Note that the relationship between SpaceCharge and DCA should be linear and track through (sDCA=0,SpaceCharge=0), but the log() function doesn't work for nonpositive numbers, so I have multiplied by the sign of the original SpaceCharge or sDCA to clarify things. It might be a little hard to understand this plot at first, but the sDCA values range from -4.0cm, which is the left end of the upper band, to small negative values, the right end of the upper band, then wrap around as small positive value on the left end of the lower band, rising to a limit of +4.0cm on the right end of the lower band.

We see that, as expected, without regarding the SVT and SSD points in the PredictSpaceCharge() function, the sDCAs of tracks with those points are mapped incorrectly to SpaceCharge in the same manner as TPC-only tracks.

This compares to the following plot of the same data where the undistorted SVT and SSD points are considered in PredictSpaceCharge():

Here we see clearly how SVT points actually tend to reverse the sDCA <=> SpaceCharge relationship. This is because the track now rotates about the highly constrained SVT hit position, instead of freely within the TPC. The SSD points by themselves also tend to alter the sDCA <=> SpaceCharge relationship in the same way, but not so much that the sign of the correlation is flipped.

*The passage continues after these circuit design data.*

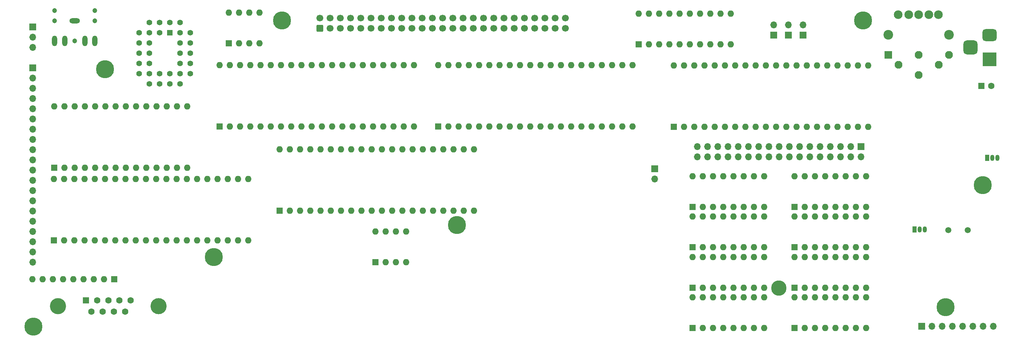
<source format=gbr>
%TF.GenerationSoftware,KiCad,Pcbnew,7.0.1*%
%TF.CreationDate,2023-03-15T00:19:44+00:00*%
%TF.ProjectId,CPC464-2MINI,43504334-3634-42d3-924d-494e492e6b69,rev?*%
%TF.SameCoordinates,Original*%
%TF.FileFunction,Soldermask,Bot*%
%TF.FilePolarity,Negative*%
%FSLAX46Y46*%
G04 Gerber Fmt 4.6, Leading zero omitted, Abs format (unit mm)*
G04 Created by KiCad (PCBNEW 7.0.1) date 2023-03-15 00:19:44*
%MOMM*%
%LPD*%
G01*
G04 APERTURE LIST*
G04 Aperture macros list*
%AMRoundRect*
0 Rectangle with rounded corners*
0 $1 Rounding radius*
0 $2 $3 $4 $5 $6 $7 $8 $9 X,Y pos of 4 corners*
0 Add a 4 corners polygon primitive as box body*
4,1,4,$2,$3,$4,$5,$6,$7,$8,$9,$2,$3,0*
0 Add four circle primitives for the rounded corners*
1,1,$1+$1,$2,$3*
1,1,$1+$1,$4,$5*
1,1,$1+$1,$6,$7*
1,1,$1+$1,$8,$9*
0 Add four rect primitives between the rounded corners*
20,1,$1+$1,$2,$3,$4,$5,0*
20,1,$1+$1,$4,$5,$6,$7,0*
20,1,$1+$1,$6,$7,$8,$9,0*
20,1,$1+$1,$8,$9,$2,$3,0*%
G04 Aperture macros list end*
%ADD10C,4.500000*%
%ADD11R,1.600000X1.600000*%
%ADD12O,1.600000X1.600000*%
%ADD13R,1.050000X1.500000*%
%ADD14O,1.050000X1.500000*%
%ADD15R,1.700000X1.700000*%
%ADD16O,1.700000X1.700000*%
%ADD17C,4.000000*%
%ADD18C,1.600000*%
%ADD19C,1.200000*%
%ADD20O,2.616000X1.308000*%
%ADD21O,1.308000X2.616000*%
%ADD22C,3.800000*%
%ADD23C,2.400000*%
%ADD24R,1.950000X1.950000*%
%ADD25C,1.950000*%
%ADD26C,2.150000*%
%ADD27C,1.500000*%
%ADD28RoundRect,0.250000X0.600000X-0.600000X0.600000X0.600000X-0.600000X0.600000X-0.600000X-0.600000X0*%
%ADD29C,1.700000*%
%ADD30R,1.422400X1.422400*%
%ADD31C,1.422400*%
%ADD32R,3.500000X3.500000*%
%ADD33RoundRect,0.750000X-1.000000X0.750000X-1.000000X-0.750000X1.000000X-0.750000X1.000000X0.750000X0*%
%ADD34RoundRect,0.875000X-0.875000X0.875000X-0.875000X-0.875000X0.875000X-0.875000X0.875000X0.875000X0*%
G04 APERTURE END LIST*
D10*
%TO.C,H9*%
X35788600Y-43840400D03*
%TD*%
D11*
%TO.C,SW1*%
X102930000Y-91725000D03*
D12*
X105470000Y-91725000D03*
X108010000Y-91725000D03*
X110550000Y-91725000D03*
X110550000Y-84105000D03*
X108010000Y-84105000D03*
X105470000Y-84105000D03*
X102930000Y-84105000D03*
%TD*%
D11*
%TO.C,IC111*%
X118525000Y-58075000D03*
D12*
X121065000Y-58075000D03*
X123605000Y-58075000D03*
X126145000Y-58075000D03*
X128685000Y-58075000D03*
X131225000Y-58075000D03*
X133765000Y-58075000D03*
X136305000Y-58075000D03*
X138845000Y-58075000D03*
X141385000Y-58075000D03*
X143925000Y-58075000D03*
X146465000Y-58075000D03*
X149005000Y-58075000D03*
X151545000Y-58075000D03*
X154085000Y-58075000D03*
X156625000Y-58075000D03*
X159165000Y-58075000D03*
X161705000Y-58075000D03*
X164245000Y-58075000D03*
X166785000Y-58075000D03*
X166785000Y-42835000D03*
X164245000Y-42835000D03*
X161705000Y-42835000D03*
X159165000Y-42835000D03*
X156625000Y-42835000D03*
X154085000Y-42835000D03*
X151545000Y-42835000D03*
X149005000Y-42835000D03*
X146465000Y-42835000D03*
X143925000Y-42835000D03*
X141385000Y-42835000D03*
X138845000Y-42835000D03*
X136305000Y-42835000D03*
X133765000Y-42835000D03*
X131225000Y-42835000D03*
X128685000Y-42835000D03*
X126145000Y-42835000D03*
X123605000Y-42835000D03*
X121065000Y-42835000D03*
X118525000Y-42835000D03*
%TD*%
D13*
%TO.C,Q101*%
X236825600Y-83668400D03*
D14*
X238095600Y-83668400D03*
X239365600Y-83668400D03*
%TD*%
D11*
%TO.C,IC118*%
X181651200Y-88061600D03*
D12*
X184191200Y-88061600D03*
X186731200Y-88061600D03*
X189271200Y-88061600D03*
X191811200Y-88061600D03*
X194351200Y-88061600D03*
X196891200Y-88061600D03*
X199431200Y-88061600D03*
X199431200Y-80441600D03*
X196891200Y-80441600D03*
X194351200Y-80441600D03*
X191811200Y-80441600D03*
X189271200Y-80441600D03*
X186731200Y-80441600D03*
X184191200Y-80441600D03*
X181651200Y-80441600D03*
%TD*%
D10*
%TO.C,H4*%
X244500400Y-102920800D03*
%TD*%
%TO.C,H5*%
X253746000Y-72593200D03*
%TD*%
%TO.C,H2*%
X224028000Y-31750000D03*
%TD*%
D15*
%TO.C,CP1*%
X238571800Y-107696000D03*
D16*
X241111800Y-107696000D03*
X243651800Y-107696000D03*
X246191800Y-107696000D03*
X248731800Y-107696000D03*
X251271800Y-107696000D03*
X253811800Y-107696000D03*
X256351800Y-107696000D03*
%TD*%
D17*
%TO.C,J102*%
X24116800Y-102649300D03*
X49116800Y-102649300D03*
D11*
X31076800Y-101229300D03*
D18*
X33846800Y-101229300D03*
X36616800Y-101229300D03*
X39386800Y-101229300D03*
X42156800Y-101229300D03*
X32461800Y-104069300D03*
X35231800Y-104069300D03*
X38001800Y-104069300D03*
X40771800Y-104069300D03*
%TD*%
D13*
%TO.C,Q102*%
X254846500Y-65867000D03*
D14*
X256116500Y-65867000D03*
X257386500Y-65867000D03*
%TD*%
D11*
%TO.C,IC121*%
X206975000Y-78054000D03*
D12*
X209515000Y-78054000D03*
X212055000Y-78054000D03*
X214595000Y-78054000D03*
X217135000Y-78054000D03*
X219675000Y-78054000D03*
X222215000Y-78054000D03*
X224755000Y-78054000D03*
X224755000Y-70434000D03*
X222215000Y-70434000D03*
X219675000Y-70434000D03*
X217135000Y-70434000D03*
X214595000Y-70434000D03*
X212055000Y-70434000D03*
X209515000Y-70434000D03*
X206975000Y-70434000D03*
%TD*%
D19*
%TO.C,J103*%
X33295600Y-29300800D03*
X23295600Y-29300800D03*
X33295600Y-31800800D03*
X23295600Y-31800800D03*
X28295600Y-36800800D03*
D20*
X28295600Y-31800800D03*
D21*
X23295600Y-36800800D03*
X33295600Y-36800800D03*
X25795600Y-36800800D03*
X30795600Y-36800800D03*
%TD*%
D11*
%TO.C,IC119*%
X181651200Y-98104600D03*
D12*
X184191200Y-98104600D03*
X186731200Y-98104600D03*
X189271200Y-98104600D03*
X191811200Y-98104600D03*
X194351200Y-98104600D03*
X196891200Y-98104600D03*
X199431200Y-98104600D03*
X199431200Y-90484600D03*
X196891200Y-90484600D03*
X194351200Y-90484600D03*
X191811200Y-90484600D03*
X189271200Y-90484600D03*
X186731200Y-90484600D03*
X184191200Y-90484600D03*
X181651200Y-90484600D03*
%TD*%
D15*
%TO.C,LK5*%
X201850000Y-35400000D03*
D16*
X201850000Y-32860000D03*
%TD*%
D22*
%TO.C,H8*%
X203149200Y-98171000D03*
%TD*%
D11*
%TO.C,IC117*%
X181651200Y-78038600D03*
D12*
X184191200Y-78038600D03*
X186731200Y-78038600D03*
X189271200Y-78038600D03*
X191811200Y-78038600D03*
X194351200Y-78038600D03*
X196891200Y-78038600D03*
X199431200Y-78038600D03*
X199431200Y-70418600D03*
X196891200Y-70418600D03*
X194351200Y-70418600D03*
X191811200Y-70418600D03*
X189271200Y-70418600D03*
X186731200Y-70418600D03*
X184191200Y-70418600D03*
X181651200Y-70418600D03*
%TD*%
D15*
%TO.C,J105*%
X17830800Y-33324800D03*
D16*
X17830800Y-35864800D03*
X17830800Y-38404800D03*
%TD*%
D15*
%TO.C,LK6*%
X205475000Y-35400000D03*
D16*
X205475000Y-32860000D03*
%TD*%
D23*
%TO.C,J101*%
X245327500Y-35273200D03*
X230327500Y-35273200D03*
D24*
X230327500Y-40273200D03*
D25*
X232827500Y-42773200D03*
X237827500Y-40273200D03*
X242827500Y-42773200D03*
X245327500Y-40273200D03*
X237827500Y-45273200D03*
D26*
X242747500Y-30320200D03*
X240327500Y-30273200D03*
X237827500Y-30320200D03*
X235327500Y-30273200D03*
X232747500Y-30320200D03*
%TD*%
D11*
%TO.C,IC141*%
X23140000Y-86340000D03*
D12*
X25680000Y-86340000D03*
X28220000Y-86340000D03*
X30760000Y-86340000D03*
X33300000Y-86340000D03*
X35840000Y-86340000D03*
X38380000Y-86340000D03*
X40920000Y-86340000D03*
X43460000Y-86340000D03*
X46000000Y-86340000D03*
X48540000Y-86340000D03*
X51080000Y-86340000D03*
X53620000Y-86340000D03*
X56160000Y-86340000D03*
X58700000Y-86340000D03*
X61240000Y-86340000D03*
X63780000Y-86340000D03*
X66320000Y-86340000D03*
X68860000Y-86340000D03*
X71400000Y-86340000D03*
X71400000Y-71100000D03*
X68860000Y-71100000D03*
X66320000Y-71100000D03*
X63780000Y-71100000D03*
X61240000Y-71100000D03*
X58700000Y-71100000D03*
X56160000Y-71100000D03*
X53620000Y-71100000D03*
X51080000Y-71100000D03*
X48540000Y-71100000D03*
X46000000Y-71100000D03*
X43460000Y-71100000D03*
X40920000Y-71100000D03*
X38380000Y-71100000D03*
X35840000Y-71100000D03*
X33300000Y-71100000D03*
X30760000Y-71100000D03*
X28220000Y-71100000D03*
X25680000Y-71100000D03*
X23140000Y-71100000D03*
%TD*%
D11*
%TO.C,SW1250*%
X66550000Y-37425000D03*
D12*
X69090000Y-37425000D03*
X71630000Y-37425000D03*
X74170000Y-37425000D03*
X74170000Y-29805000D03*
X71630000Y-29805000D03*
X69090000Y-29805000D03*
X66550000Y-29805000D03*
%TD*%
D27*
%TO.C,X101*%
X245170600Y-83765600D03*
X250050600Y-83765600D03*
%TD*%
D28*
%TO.C,PL1*%
X89159000Y-33660000D03*
D29*
X89159000Y-31120000D03*
X91699000Y-33660000D03*
X91699000Y-31120000D03*
X94239000Y-33660000D03*
X94239000Y-31120000D03*
X96779000Y-33660000D03*
X96779000Y-31120000D03*
X99319000Y-33660000D03*
X99319000Y-31120000D03*
X101859000Y-33660000D03*
X101859000Y-31120000D03*
X104399000Y-33660000D03*
X104399000Y-31120000D03*
X106939000Y-33660000D03*
X106939000Y-31120000D03*
X109479000Y-33660000D03*
X109479000Y-31120000D03*
X112019000Y-33660000D03*
X112019000Y-31120000D03*
X114559000Y-33660000D03*
X114559000Y-31120000D03*
X117099000Y-33660000D03*
X117099000Y-31120000D03*
X119639000Y-33660000D03*
X119639000Y-31120000D03*
X122179000Y-33660000D03*
X122179000Y-31120000D03*
X124719000Y-33660000D03*
X124719000Y-31120000D03*
X127259000Y-33660000D03*
X127259000Y-31120000D03*
X129799000Y-33660000D03*
X129799000Y-31120000D03*
X132339000Y-33660000D03*
X132339000Y-31120000D03*
X134879000Y-33660000D03*
X134879000Y-31120000D03*
X137419000Y-33660000D03*
X137419000Y-31120000D03*
X139959000Y-33660000D03*
X139959000Y-31120000D03*
X142499000Y-33660000D03*
X142499000Y-31120000D03*
X145039000Y-33660000D03*
X145039000Y-31120000D03*
X147579000Y-33660000D03*
X147579000Y-31120000D03*
X150119000Y-33660000D03*
X150119000Y-31120000D03*
%TD*%
D15*
%TO.C,J340*%
X172300000Y-68525000D03*
D16*
X172300000Y-71065000D03*
%TD*%
D15*
%TO.C,LK8*%
X209125000Y-35400000D03*
D16*
X209125000Y-32860000D03*
%TD*%
D10*
%TO.C,H3*%
X18034000Y-107797600D03*
%TD*%
D15*
%TO.C,CP2*%
X17830800Y-43484800D03*
D16*
X17830800Y-46024800D03*
X17830800Y-48564800D03*
X17830800Y-51104800D03*
X17830800Y-53644800D03*
X17830800Y-56184800D03*
X17830800Y-58724800D03*
X17830800Y-61264800D03*
X17830800Y-63804800D03*
X17830800Y-66344800D03*
X17830800Y-68884800D03*
X17830800Y-71424800D03*
X17830800Y-73964800D03*
X17830800Y-76504800D03*
X17830800Y-79044800D03*
X17830800Y-81584800D03*
X17830800Y-84124800D03*
X17830800Y-86664800D03*
X17830800Y-89204800D03*
X17830800Y-91744800D03*
%TD*%
D11*
%TO.C,NR1*%
X38075000Y-96025000D03*
D12*
X35535000Y-96025000D03*
X32995000Y-96025000D03*
X30455000Y-96025000D03*
X27915000Y-96025000D03*
X25375000Y-96025000D03*
X22835000Y-96025000D03*
X20295000Y-96025000D03*
X17755000Y-96025000D03*
%TD*%
D11*
%TO.C,IC116*%
X177043000Y-58171000D03*
D12*
X179583000Y-58171000D03*
X182123000Y-58171000D03*
X184663000Y-58171000D03*
X187203000Y-58171000D03*
X189743000Y-58171000D03*
X192283000Y-58171000D03*
X194823000Y-58171000D03*
X197363000Y-58171000D03*
X199903000Y-58171000D03*
X202443000Y-58171000D03*
X204983000Y-58171000D03*
X207523000Y-58171000D03*
X210063000Y-58171000D03*
X212603000Y-58171000D03*
X215143000Y-58171000D03*
X217683000Y-58171000D03*
X220223000Y-58171000D03*
X222763000Y-58171000D03*
X225303000Y-58171000D03*
X225303000Y-42931000D03*
X222763000Y-42931000D03*
X220223000Y-42931000D03*
X217683000Y-42931000D03*
X215143000Y-42931000D03*
X212603000Y-42931000D03*
X210063000Y-42931000D03*
X207523000Y-42931000D03*
X204983000Y-42931000D03*
X202443000Y-42931000D03*
X199903000Y-42931000D03*
X197363000Y-42931000D03*
X194823000Y-42931000D03*
X192283000Y-42931000D03*
X189743000Y-42931000D03*
X187203000Y-42931000D03*
X184663000Y-42931000D03*
X182123000Y-42931000D03*
X179583000Y-42931000D03*
X177043000Y-42931000D03*
%TD*%
D11*
%TO.C,IC900*%
X168350000Y-37700000D03*
D12*
X170890000Y-37700000D03*
X173430000Y-37700000D03*
X175970000Y-37700000D03*
X178510000Y-37700000D03*
X181050000Y-37700000D03*
X183590000Y-37700000D03*
X186130000Y-37700000D03*
X188670000Y-37700000D03*
X191210000Y-37700000D03*
X191210000Y-30080000D03*
X188670000Y-30080000D03*
X186130000Y-30080000D03*
X183590000Y-30080000D03*
X181050000Y-30080000D03*
X178510000Y-30080000D03*
X175970000Y-30080000D03*
X173430000Y-30080000D03*
X170890000Y-30080000D03*
X168350000Y-30080000D03*
%TD*%
D10*
%TO.C,H6*%
X62788800Y-90474800D03*
%TD*%
D11*
%TO.C,IC122*%
X206975000Y-88077000D03*
D12*
X209515000Y-88077000D03*
X212055000Y-88077000D03*
X214595000Y-88077000D03*
X217135000Y-88077000D03*
X219675000Y-88077000D03*
X222215000Y-88077000D03*
X224755000Y-88077000D03*
X224755000Y-80457000D03*
X222215000Y-80457000D03*
X219675000Y-80457000D03*
X217135000Y-80457000D03*
X214595000Y-80457000D03*
X212055000Y-80457000D03*
X209515000Y-80457000D03*
X206975000Y-80457000D03*
%TD*%
D11*
%TO.C,IC120*%
X181651200Y-108127600D03*
D12*
X184191200Y-108127600D03*
X186731200Y-108127600D03*
X189271200Y-108127600D03*
X191811200Y-108127600D03*
X194351200Y-108127600D03*
X196891200Y-108127600D03*
X199431200Y-108127600D03*
X199431200Y-100507600D03*
X196891200Y-100507600D03*
X194351200Y-100507600D03*
X191811200Y-100507600D03*
X189271200Y-100507600D03*
X186731200Y-100507600D03*
X184191200Y-100507600D03*
X181651200Y-100507600D03*
%TD*%
D11*
%TO.C,C101*%
X253363200Y-47973200D03*
D18*
X255863200Y-47973200D03*
%TD*%
D10*
%TO.C,H1*%
X79756000Y-31750000D03*
%TD*%
D11*
%TO.C,IC123*%
X206975000Y-98120000D03*
D12*
X209515000Y-98120000D03*
X212055000Y-98120000D03*
X214595000Y-98120000D03*
X217135000Y-98120000D03*
X219675000Y-98120000D03*
X222215000Y-98120000D03*
X224755000Y-98120000D03*
X224755000Y-90500000D03*
X222215000Y-90500000D03*
X219675000Y-90500000D03*
X217135000Y-90500000D03*
X214595000Y-90500000D03*
X212055000Y-90500000D03*
X209515000Y-90500000D03*
X206975000Y-90500000D03*
%TD*%
%TO.C,IC102*%
X23150000Y-53100000D03*
X25690000Y-53100000D03*
X28230000Y-53100000D03*
X30770000Y-53100000D03*
X33310000Y-53100000D03*
X35850000Y-53100000D03*
X38390000Y-53100000D03*
X40930000Y-53100000D03*
X43470000Y-53100000D03*
X46010000Y-53100000D03*
X48550000Y-53100000D03*
X51090000Y-53100000D03*
X53630000Y-53100000D03*
X56170000Y-53100000D03*
X56170000Y-68340000D03*
X53630000Y-68340000D03*
X51090000Y-68340000D03*
X48550000Y-68340000D03*
X46010000Y-68340000D03*
X43470000Y-68340000D03*
X40930000Y-68340000D03*
X38390000Y-68340000D03*
X35850000Y-68340000D03*
X33310000Y-68340000D03*
X30770000Y-68340000D03*
X28230000Y-68340000D03*
X25690000Y-68340000D03*
D11*
X23150000Y-68340000D03*
%TD*%
D15*
%TO.C,J900*%
X223525000Y-63063200D03*
D16*
X223525000Y-65603200D03*
X220985000Y-63063200D03*
X220985000Y-65603200D03*
X218445000Y-63063200D03*
X218445000Y-65603200D03*
X215905000Y-63063200D03*
X215905000Y-65603200D03*
X213365000Y-63063200D03*
X213365000Y-65603200D03*
X210825000Y-63063200D03*
X210825000Y-65603200D03*
X208285000Y-63063200D03*
X208285000Y-65603200D03*
X205745000Y-63063200D03*
X205745000Y-65603200D03*
X203205000Y-63063200D03*
X203205000Y-65603200D03*
X200665000Y-63063200D03*
X200665000Y-65603200D03*
X198125000Y-63063200D03*
X198125000Y-65603200D03*
X195585000Y-63063200D03*
X195585000Y-65603200D03*
X193045000Y-63063200D03*
X193045000Y-65603200D03*
X190505000Y-63063200D03*
X190505000Y-65603200D03*
X187965000Y-63063200D03*
X187965000Y-65603200D03*
X185425000Y-63063200D03*
X185425000Y-65603200D03*
X182885000Y-63063200D03*
X182885000Y-65603200D03*
%TD*%
D30*
%TO.C,IC1250*%
X51905000Y-34750000D03*
D31*
X49365000Y-32210000D03*
X49365000Y-34750000D03*
X46825000Y-32210000D03*
X44285000Y-34750000D03*
X46825000Y-34750000D03*
X44285000Y-37290000D03*
X46825000Y-37290000D03*
X44285000Y-39830000D03*
X46825000Y-39830000D03*
X44285000Y-42370000D03*
X46825000Y-42370000D03*
X44285000Y-44910000D03*
X46825000Y-47450000D03*
X46825000Y-44910000D03*
X49365000Y-47450000D03*
X49365000Y-44910000D03*
X51905000Y-47450000D03*
X51905000Y-44910000D03*
X54445000Y-47450000D03*
X56985000Y-44910000D03*
X54445000Y-44910000D03*
X56985000Y-42370000D03*
X54445000Y-42370000D03*
X56985000Y-39830000D03*
X54445000Y-39830000D03*
X56985000Y-37290000D03*
X54445000Y-37290000D03*
X56985000Y-34750000D03*
X54445000Y-32210000D03*
X54445000Y-34750000D03*
X51905000Y-32210000D03*
%TD*%
D10*
%TO.C,H7*%
X123190000Y-82550000D03*
%TD*%
D11*
%TO.C,IC107*%
X64275000Y-58025000D03*
D12*
X66815000Y-58025000D03*
X69355000Y-58025000D03*
X71895000Y-58025000D03*
X74435000Y-58025000D03*
X76975000Y-58025000D03*
X79515000Y-58025000D03*
X82055000Y-58025000D03*
X84595000Y-58025000D03*
X87135000Y-58025000D03*
X89675000Y-58025000D03*
X92215000Y-58025000D03*
X94755000Y-58025000D03*
X97295000Y-58025000D03*
X99835000Y-58025000D03*
X102375000Y-58025000D03*
X104915000Y-58025000D03*
X107455000Y-58025000D03*
X109995000Y-58025000D03*
X112535000Y-58025000D03*
X112535000Y-42785000D03*
X109995000Y-42785000D03*
X107455000Y-42785000D03*
X104915000Y-42785000D03*
X102375000Y-42785000D03*
X99835000Y-42785000D03*
X97295000Y-42785000D03*
X94755000Y-42785000D03*
X92215000Y-42785000D03*
X89675000Y-42785000D03*
X87135000Y-42785000D03*
X84595000Y-42785000D03*
X82055000Y-42785000D03*
X79515000Y-42785000D03*
X76975000Y-42785000D03*
X74435000Y-42785000D03*
X71895000Y-42785000D03*
X69355000Y-42785000D03*
X66815000Y-42785000D03*
X64275000Y-42785000D03*
%TD*%
D11*
%TO.C,IC108*%
X79170000Y-78975000D03*
D12*
X81710000Y-78975000D03*
X84250000Y-78975000D03*
X86790000Y-78975000D03*
X89330000Y-78975000D03*
X91870000Y-78975000D03*
X94410000Y-78975000D03*
X96950000Y-78975000D03*
X99490000Y-78975000D03*
X102030000Y-78975000D03*
X104570000Y-78975000D03*
X107110000Y-78975000D03*
X109650000Y-78975000D03*
X112190000Y-78975000D03*
X114730000Y-78975000D03*
X117270000Y-78975000D03*
X119810000Y-78975000D03*
X122350000Y-78975000D03*
X124890000Y-78975000D03*
X127430000Y-78975000D03*
X127430000Y-63735000D03*
X124890000Y-63735000D03*
X122350000Y-63735000D03*
X119810000Y-63735000D03*
X117270000Y-63735000D03*
X114730000Y-63735000D03*
X112190000Y-63735000D03*
X109650000Y-63735000D03*
X107110000Y-63735000D03*
X104570000Y-63735000D03*
X102030000Y-63735000D03*
X99490000Y-63735000D03*
X96950000Y-63735000D03*
X94410000Y-63735000D03*
X91870000Y-63735000D03*
X89330000Y-63735000D03*
X86790000Y-63735000D03*
X84250000Y-63735000D03*
X81710000Y-63735000D03*
X79170000Y-63735000D03*
%TD*%
D11*
%TO.C,IC124*%
X206975000Y-108143000D03*
D12*
X209515000Y-108143000D03*
X212055000Y-108143000D03*
X214595000Y-108143000D03*
X217135000Y-108143000D03*
X219675000Y-108143000D03*
X222215000Y-108143000D03*
X224755000Y-108143000D03*
X224755000Y-100523000D03*
X222215000Y-100523000D03*
X219675000Y-100523000D03*
X217135000Y-100523000D03*
X214595000Y-100523000D03*
X212055000Y-100523000D03*
X209515000Y-100523000D03*
X206975000Y-100523000D03*
%TD*%
D32*
%TO.C,J104*%
X255398800Y-41400200D03*
D33*
X255398800Y-35400200D03*
D34*
X250698800Y-38400200D03*
%TD*%
M02*

</source>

There are also subsets of tracks for which the general sign relationship between sDCA and SpaceCharge do not hold. These appear to be dominated by tracks which have no hits in the inner TPC, and are rotated opposite to the typical direction caused by SpaceCharge due to GridLeak distortion effects (we believe these were not apparent in the old code because Jim has also improved the helix fitter with the new code, and these probably failed the track-fitting). One solution is to require hits in both the inner and outer TPC for all tracks used. The resulting plot using a minimum of 5 hits in both inner and outer TPC looks as follows:

(Here I have included the linear plot, showing how the log plot better separates the various datasets.)

There are no longer and TPC-only tracks with the reversed sDCA-to-SpaceCharge relationship, but there remain a few tracks with silicon hits which do flip. Examining the topology maps for these shows that they are TPC+SSD tracks with almost no hits in the outermost 10-20 rows of the TPC, or are TPC+SVT+SSD tracks with almost no hits in the innermost 7 or 8 rows; these two circumstances likely still leave the GridLeak distortion to dominate the rotation of the track.

The last important step is to check that these TPC+silicon tracks are beneficial to the calibration process (better than before does not mean beneficial). We can test this by looking at the SpaceCharge calibration that results from an entire file sequence's worth of events to see if tracks with silicon hits give comparable results to the TPC-only tracks. Here are such plots from a single CuCu200 file:

 


The first plot shows the three distributions atop each other, with TPC-only in black, TPC+SSD in blue, and TPC+SVT(+SSD) in red. The other three plots show fits to the three distributions. It is clear that the tracks with SVT hits do not have as good resolution in determining the SpaceCharge, but that all three sets of tracks deliver fits which are approximately the same. The similarity in the means of the fits is good news, but not quite as good as the numbers make it appear: I have chosen fit ranges that do well at fitting the peak, while the automated fitting mechanism in the calibration code will not optimize the fit to the degree that I have done manually.

In conclusion, the new code does use tracks with SVT and SSD hits in a beneficial manner. While it might be tempting to discard tracks with SVT hits because their resolving power is not as strong, it is pertinent to note that the number of tracks containing SVT hits may not always be as minor a fraction as they are now and may become necessary statistically. Further refinements to the alignment calibration of the SVT may also contribute to improving their resolution to SpaceCharge.